Core principles are: what we truly desire and believe to be true/important for ourselves, our environment and others.
Write them down
In a study done by Dr. Gale Mathews students were sorted into groups and expected to behave relative to expectations of that group.
The groups were sorted into categories of either Accountability to a goal, commitment to a goal, or writing the goal down.
Out of every ten students who DID NOT write their goals down, only three followed through with those goals.
Students who were asked to write down their goals and do minor contemplation about those goals saw results that jumped to nearly half the students accomplishing what they set out to.
When another group wrote the goals down, thought about them, and also jotted down what actions they would need to take in order to accomplish them, that number jumps to more than 6 out of ten students finishing strong.
Matthews also had other groups who wrote down their goals, thought about them and engaged in further action to increase the likelihood of finishing what they started.
Tell someone Who Will Hold You Accountable
There are many upsides to this one because when you tell someone something you are more likely to do it.
When you tell a friend, or someone that you know won’t let you slide, that you are setting out to accomplish something and want them to hold you accountable for it, your likelihood of achieving your goal jumps from 35 percent to 70 percent.
The fifth group of students studied by Dr. Mathews did the following:
- Everything from the previous four groups (set goal, write them down, think about them, jot down actions that need to be taken, tell a friend)
- Corresponded weekly with this “accountability partner” about their progress
In this group, we jump to nearly 8 out of ten students sticking with their goals until done or almost done.
What does this mean for me and my goals?
It means that achieving goals is only easy for others because they have certain behaviors that make it easy, not because they are better or superhuman. Adopting these behaviors will see you flying through your goals and setting new ones in no time.
In fact, your progress and everything that comes with it (big or small) can easily go from seemingly impossible to very likely with the above techniques.

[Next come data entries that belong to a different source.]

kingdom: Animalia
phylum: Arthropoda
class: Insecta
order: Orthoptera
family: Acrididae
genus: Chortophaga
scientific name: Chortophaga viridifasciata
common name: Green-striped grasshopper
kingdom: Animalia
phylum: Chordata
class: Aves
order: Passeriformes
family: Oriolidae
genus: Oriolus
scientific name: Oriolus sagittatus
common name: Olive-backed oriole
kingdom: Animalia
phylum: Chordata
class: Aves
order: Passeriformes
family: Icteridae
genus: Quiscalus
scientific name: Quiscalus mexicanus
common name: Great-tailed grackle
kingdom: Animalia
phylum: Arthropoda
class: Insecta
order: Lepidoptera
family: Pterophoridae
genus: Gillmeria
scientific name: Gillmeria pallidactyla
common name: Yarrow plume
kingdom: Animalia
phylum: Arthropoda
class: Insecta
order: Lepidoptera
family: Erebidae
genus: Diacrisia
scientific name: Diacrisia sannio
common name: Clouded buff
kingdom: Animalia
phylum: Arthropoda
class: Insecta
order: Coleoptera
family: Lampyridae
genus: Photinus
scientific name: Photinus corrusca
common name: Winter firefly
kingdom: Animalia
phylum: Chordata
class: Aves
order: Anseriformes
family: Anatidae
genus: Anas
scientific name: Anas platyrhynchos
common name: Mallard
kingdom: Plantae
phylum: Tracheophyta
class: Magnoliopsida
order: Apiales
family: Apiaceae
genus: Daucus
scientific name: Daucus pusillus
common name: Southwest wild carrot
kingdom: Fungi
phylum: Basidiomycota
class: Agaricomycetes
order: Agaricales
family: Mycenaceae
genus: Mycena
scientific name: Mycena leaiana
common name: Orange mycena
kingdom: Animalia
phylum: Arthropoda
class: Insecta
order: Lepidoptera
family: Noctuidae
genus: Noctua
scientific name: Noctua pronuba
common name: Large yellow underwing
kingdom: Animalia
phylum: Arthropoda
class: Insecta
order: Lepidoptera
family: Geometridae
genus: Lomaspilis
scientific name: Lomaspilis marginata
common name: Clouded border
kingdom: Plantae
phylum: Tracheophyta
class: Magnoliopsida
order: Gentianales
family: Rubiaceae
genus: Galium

If You’re Serious, Get Crazy With It
Treat your accountability partner like they are a pawnshop. Give them something valuable of yours and tell them not to give it back to you until you have completed your goal.
Tell me this won’t work!
If you take a thousand dollars and give it to your father, and tell him to pay it back to you a hundred each for ten steps in your goal, you will accomplish that goal. PROMISE!
- We must set goals and knock them out for our psychological well-being and confidence in ourselves. It is essential. Nobody is born perfect, and progress is key to happiness.
- Internalize the goals and make sure they line up with your core values. Make them meaningful for you, and nobody else. Otherwise, you won’t do them.
- Write your goals down. Being organized is a product of conscientiousness, which is a quality necessary for success in anything. You are more likely to stick with your goals when you organize them on paper.
- Tell a friend what you are doing and ask them to hold you seriously accountable. Make sure you trust this person to scold you if you don’t complete what you set out to.
- Take it a step further and send that friend a weekly progress report. You will make sure you have something to send them and it will be like having a spotter at the gym.
- Burn your bridges. Get crazy and creative. Using the money example above may be scary, but it will work. If you put yourself in a position where you’re screwed if you don’t accomplish your goals, you will accomplish them with ease. Beg, borrow or steal, however it gets done.
- Remember, goal setting is vital to feeling accomplished, and feeling accomplished is necessary for self-worth and a healthy life.